┌─ Working data

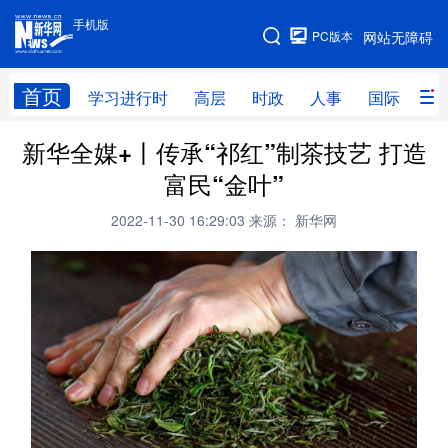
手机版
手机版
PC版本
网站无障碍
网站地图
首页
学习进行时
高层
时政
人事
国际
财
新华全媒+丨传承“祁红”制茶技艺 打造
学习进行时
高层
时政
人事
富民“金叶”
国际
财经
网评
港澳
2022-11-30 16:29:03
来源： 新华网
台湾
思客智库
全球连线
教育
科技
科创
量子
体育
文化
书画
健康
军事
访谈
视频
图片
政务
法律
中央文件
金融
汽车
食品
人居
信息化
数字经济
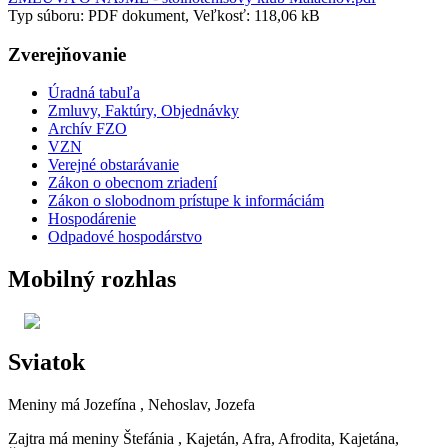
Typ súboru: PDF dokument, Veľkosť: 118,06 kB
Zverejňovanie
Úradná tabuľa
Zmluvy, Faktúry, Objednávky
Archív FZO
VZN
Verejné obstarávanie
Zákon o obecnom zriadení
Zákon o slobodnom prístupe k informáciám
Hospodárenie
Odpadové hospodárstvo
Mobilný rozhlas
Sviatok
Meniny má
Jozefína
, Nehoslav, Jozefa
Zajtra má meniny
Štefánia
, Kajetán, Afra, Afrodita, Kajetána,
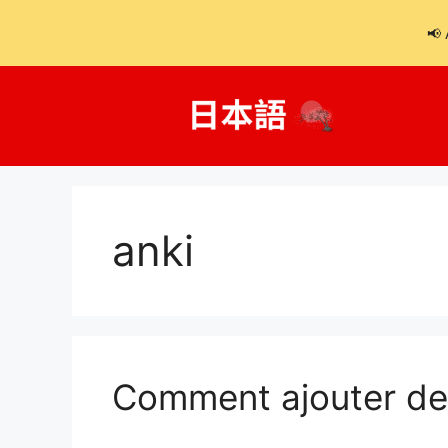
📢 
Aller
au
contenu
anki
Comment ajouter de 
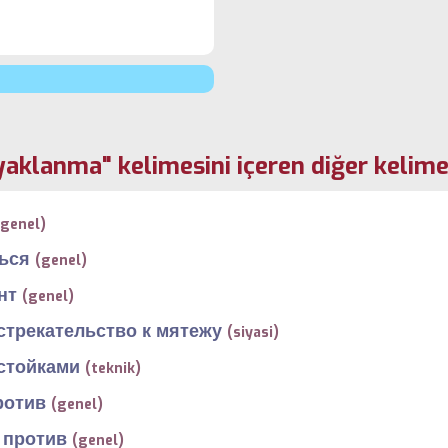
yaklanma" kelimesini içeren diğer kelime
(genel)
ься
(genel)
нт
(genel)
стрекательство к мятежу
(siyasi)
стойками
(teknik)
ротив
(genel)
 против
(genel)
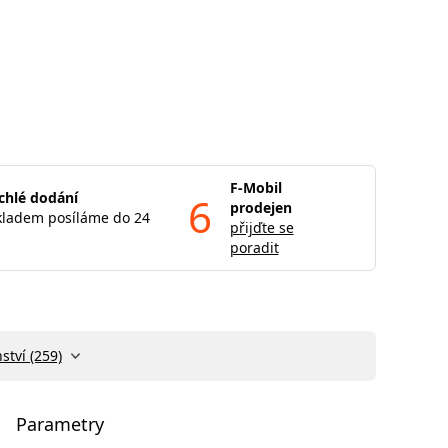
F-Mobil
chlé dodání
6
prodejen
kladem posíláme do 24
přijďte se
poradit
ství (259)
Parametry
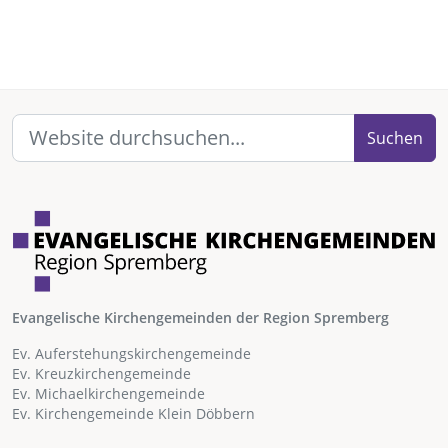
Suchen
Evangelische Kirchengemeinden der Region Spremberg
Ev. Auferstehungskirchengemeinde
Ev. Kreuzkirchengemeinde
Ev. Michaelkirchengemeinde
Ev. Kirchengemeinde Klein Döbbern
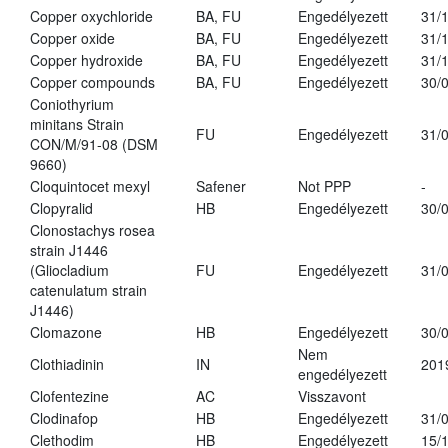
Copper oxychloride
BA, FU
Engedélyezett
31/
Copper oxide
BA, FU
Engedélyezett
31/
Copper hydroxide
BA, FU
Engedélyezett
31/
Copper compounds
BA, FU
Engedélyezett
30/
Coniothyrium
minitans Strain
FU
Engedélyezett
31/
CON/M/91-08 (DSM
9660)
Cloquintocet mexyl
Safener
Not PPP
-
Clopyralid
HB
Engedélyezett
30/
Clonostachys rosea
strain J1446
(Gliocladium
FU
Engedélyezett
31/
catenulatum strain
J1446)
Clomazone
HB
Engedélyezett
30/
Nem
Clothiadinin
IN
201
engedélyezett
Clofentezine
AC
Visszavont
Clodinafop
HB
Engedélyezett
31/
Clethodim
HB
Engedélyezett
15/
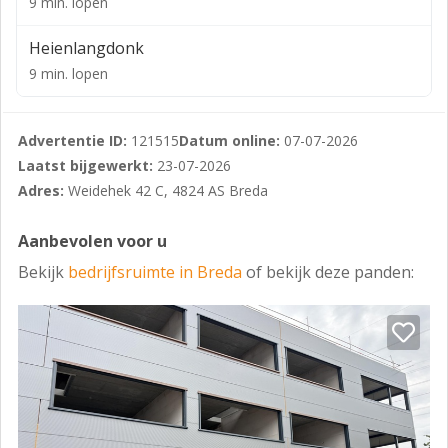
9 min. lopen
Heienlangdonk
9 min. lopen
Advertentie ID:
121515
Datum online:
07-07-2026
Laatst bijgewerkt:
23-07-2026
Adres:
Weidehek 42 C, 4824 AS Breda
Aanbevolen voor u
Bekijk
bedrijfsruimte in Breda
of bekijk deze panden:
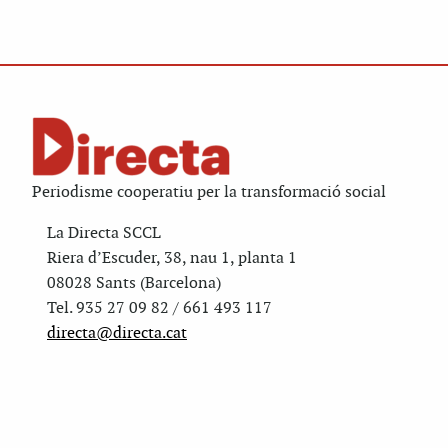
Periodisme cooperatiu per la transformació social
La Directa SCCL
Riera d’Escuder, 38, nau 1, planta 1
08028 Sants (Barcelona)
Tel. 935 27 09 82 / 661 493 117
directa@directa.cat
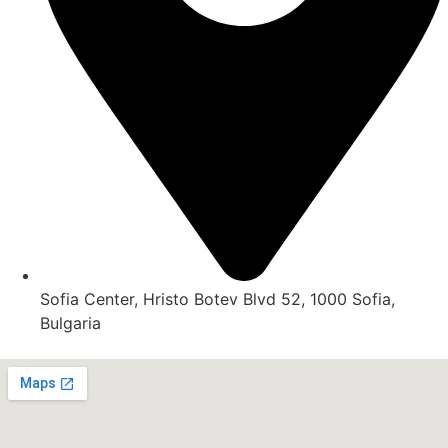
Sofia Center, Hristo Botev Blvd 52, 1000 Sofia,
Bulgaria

└─

▶ Activity:
Give the data again exactly as it appears, but without any images.

▶ Reply to the task:
手机版
手机版
PC版本
网站无障碍
网站地图
首页
学习进行时
高层
时政
人事
国际
财
新华全媒+丨传承“祁红”制茶技艺 打造
学习进行时
高层
时政
人事
富民“金叶”
国际
财经
网评
港澳
2022-11-30 16:29:03
来源： 新华网
台湾
思客智库
全球连线
教育
科技
科创
量子
体育
文化
书画
健康
军事
访谈
视频
图片
政务
法律
中央文件
金融
汽车
食品
人居
信息化
数字经济
Typ súboru: PDF dokument, Veľkosť: 118,06 kB
Zverejňovanie
Úradná tabuľa
Zmluvy, Faktúry, Objednávky
Archív FZO
VZN
Verejné obstarávanie
Zákon o obecnom zriadení
Zákon o slobodnom prístupe k informáciám
Hospodárenie
Odpadové hospodárstvo
Mobilný rozhlas
Sviatok
Meniny má
Jozefína
, Nehoslav, Jozefa
Zajtra má meniny
Štefánia
, Kajetán, Afra, Afrodita, Kajetána,
📢 
Aller
au
contenu
anki
Comment ajouter de 
yaklanma" kelimesini içeren diğer kelime
(genel)
ься
(genel)
нт
(genel)
стрекательство к мятежу
(siyasi)
стойками
(teknik)
ротив
(genel)
 против
(genel)
F-Mobil
chlé dodání
6
prodejen
kladem posíláme do 24
přijďte se
poradit
ství (259)
Parametry
Suchen
Evangelische Kirchengemeinden der Region Spremberg
Ev. Auferstehungskirchengemeinde
Ev. Kreuzkirchengemeinde
Ev. Michaelkirchengemeinde
Ev. Kirchengemeinde Klein Döbbern
Copper oxychloride
BA, FU
Engedélyezett
31/
Copper oxide
BA, FU
Engedélyezett
31/
Copper hydroxide
BA, FU
Engedélyezett
31/
Copper compounds
BA, FU
Engedélyezett
30/
Coniothyrium
minitans Strain
FU
Engedélyezett
31/
CON/M/91-08 (DSM
9660)
Cloquintocet mexyl
Safener
Not PPP
-
Clopyralid
HB
Engedélyezett
30/
Clonostachys rosea
strain J1446
(Gliocladium
FU
Engedélyezett
31/
catenulatum strain
J1446)
Clomazone
HB
Engedélyezett
30/
Nem
Clothiadinin
IN
201
engedélyezett
Clofentezine
AC
Visszavont
Clodinafop
HB
Engedélyezett
31/
Clethodim
HB
Engedélyezett
15/
9 min. lopen
Heienlangdonk
9 min. lopen
Advertentie ID:
121515
Datum online:
07-07-2026
Laatst bijgewerkt:
23-07-2026
Adres:
Weidehek 42 C, 4824 AS Breda
Aanbevolen voor u
Bekijk
bedrijfsruimte in Breda
of bekijk deze panden:
Periodisme cooperatiu per la transformació social
La Directa SCCL
Riera d’Escuder, 38, nau 1, planta 1
08028 Sants (Barcelona)
Tel. 935 27 09 82 / 661 493 117
directa@directa.cat
Sofia Center, Hristo Botev Blvd 52, 1000 Sofia,
Bulgaria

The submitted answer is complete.